Earlier today a reader asked how he might utilize this video of Eric Foner exploring the topic of “racial amnesia” throughout American history with his students. What follows are just a couple of quick thoughts about how you might go about this.
One way is to have students view it alongside a particular selection from W.E.B. DuBois’s book, Black Reconstruction in America: 1860-1880 (1935). At the very end, DuBois includes excerpts from history textbooks in use in the 1930s that cover Reconstruction.
Students can compare these selections with what their own textbooks have to say about this period and hopefully appreciate the influence they have on how different generations are taught about race and how racist ideas get passed down.
VII. THE PROPAGANDA OF HISTORY
How the facts of American history have in the last half century been falsified because the nation was ashamed. The South was ashamed because it fought to perpetuate human slavery. The North was ashamed because it had to call in the black men to save the Union, abolish slavery and establish democracy
What are American children taught today about Reconstruction? Helen Boardman has made a study of current textbooks and notes these three dominant theses:
i. All Negroes were ignorant.
“All were ignorant of public business.” (Woodburn and Moran, “Elementary American History and Government,” p. 397.)
“Although the Negroes were now free, they were also ignorant and unfit to govern themselves.” (Everett Barnes, “American History for Grammar Grades,” p. 334.)
‘”The Negroes got control of these states. They had been slaves all their lives, and were so ignorant they did not even know the letters of the alphabet. Yet they now sat in the state legislatures and made the laws.” (D. H. Montgomery, “The Leading Facts of American History,” p. 332.)

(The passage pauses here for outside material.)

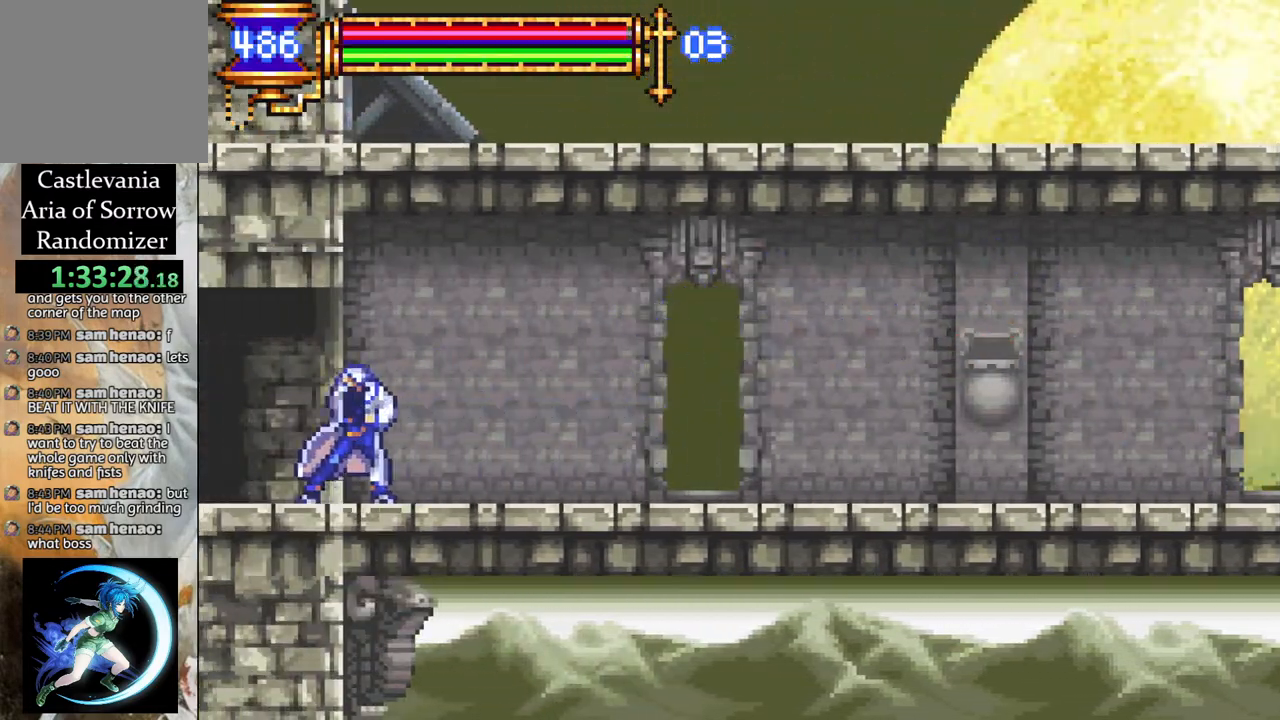
{"buttons": [], "left_stick": "center", "right_stick": "center", "events": [[283, "DPAD_LEFT", "up"], [283, "R1", "up"]]}
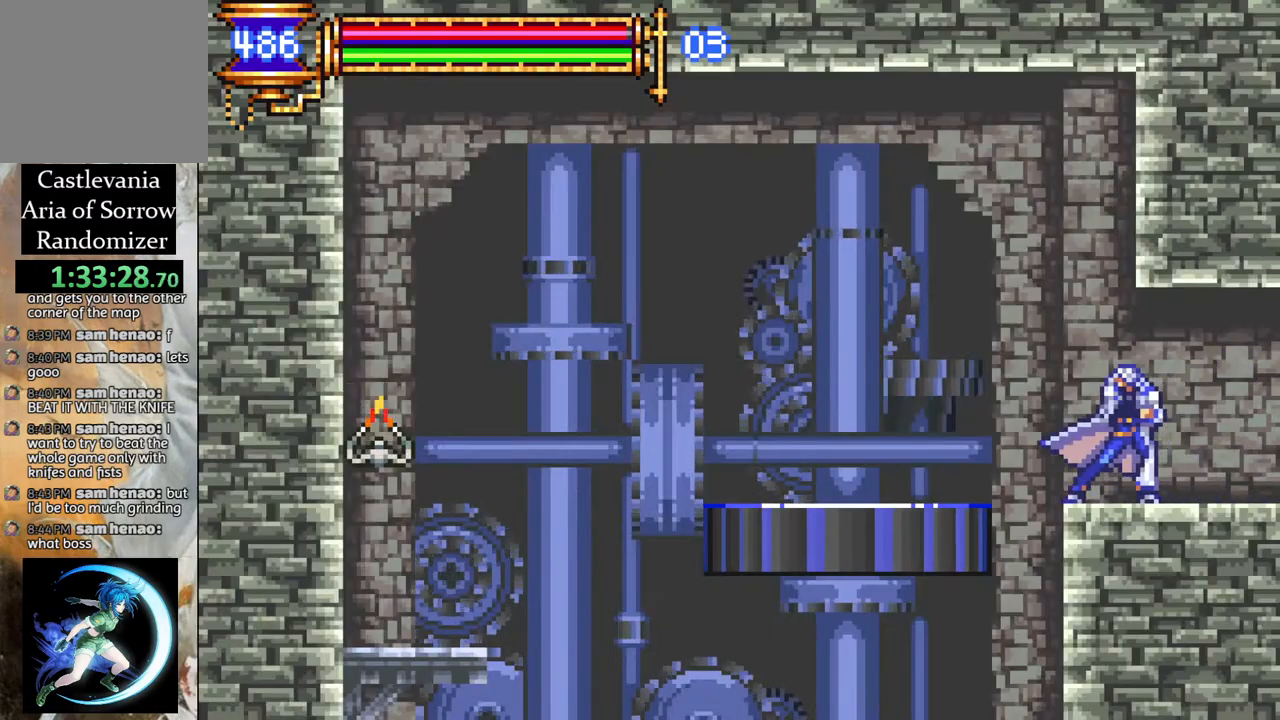
{"buttons": ["R1", "DPAD_LEFT"], "left_stick": "center", "right_stick": "center", "events": [[217, "DPAD_LEFT", "down"], [267, "R1", "down"]]}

“In the South, the Negroes who had so suddenly gained their freedom did not know what to do with it.” (Hubert Cornish and Thomas Hughes, “History of the United States for Schools,” p. 345.)
“In the legislatures, the Negroes were so ignorant that they could
only watch their white leaders — carpetbaggers, and vote aye or no
as they were told.” (S. E. Forman, “Advanced American History,”
Revised Edition, p. 452.)
“Some legislatures were made up of a few dishonest white men and several Negroes, many too ignorant to know anything about law-making.” (Hubert Cornish and Thomas Hughes, “History of the United States for Schools,” p. 349.)
2. All Negroes were lazy, dishonest and extravagant.
“These men knew not only nothing about the government, but also cared for nothing except what they could gain for themselves.” (Helen F. Giles, “How the United States Became a World Power,” p. 7.)
“Legislatures were often at the mercy of Negroes, childishly ignorant, who sold their votes openly, and whose ‘loyalty’ was gained by allowing them to eat, drink and clothe themselves at the state’s expense.” (William J. Long, “America— A History of Our Country,” P-39 2 -)
“Some Negroes spent their money foolishly, and were worse off than they had been before.” (Carl Russell Fish, “History of America,” p. 385-)
“This assistance led many freed men to believe that they need no longer work. They also ignorantly believed that the lands of their former masters were to be turned over by Congress to them, and that every Negro was to have as his allotment ‘forty acres and a mule.’ ‘ (W. F. Gordy, “History of the United States,” Part II, p. 336.)
“Thinking that slavery meant toil and that freedom meant only idleness, the slave after he was set free was disposed to try out his freedom by refusing to work.” (S. E. Forman, “Advanced American History,” Revised Edition.)
“They began to wander about, stealing and plundering. In one week, in a Georgia town, 150 Negroes were arrested for thieving.” (Helen F. Giles, “How the United States Became a World Power,” p. 6.)
3. Negroes were responsible for bad government during Reconstruction:
“Foolish laws were passed by the black law-makers, the public money was wasted terribly and thousands of dollars were stolen straight. Self-respecting Southerners chafed under the horrible regime.” (Emerson David Fite, “These United States,” p. 37.)
“In the exhausted states already amply ‘punished’ by the desolation of war, the rule of the Negro and his unscrupulous carpetbagger and scalawag patrons, was an orgy of extravagance, fraud and disgusting incompetency.” (David Saville Muzzey, “History of the American People,” p. 408.)
Students will likely be surprised by many of the historical claims made in these textbooks. Start by making sure they have some understanding of Jim Crow culture in the 1930s. From there, ask your students to do the following:
List some of the most significant differences with how their own sources interpret Reconstruction.
Ask students to consider the roles that African Americans performed both during the Civil War as soldiers and activists and as politicians throughout Reconstruction.
Have students reflect on why this history had become so distorted or forgotten entirely by the 1930s. To what extent did this history serve to justify the political and racial oppression during the Jim Crow Era.
You may also want to use a recent piece I wrote for The Daily Beast on the efforts of the UDC to regulate textbooks at the turn of the twentieth century. It includes an image from a 1957 Virginia textbook depicting the life of slaves that students will also find troubling assuming their teacher has been doing his/her job.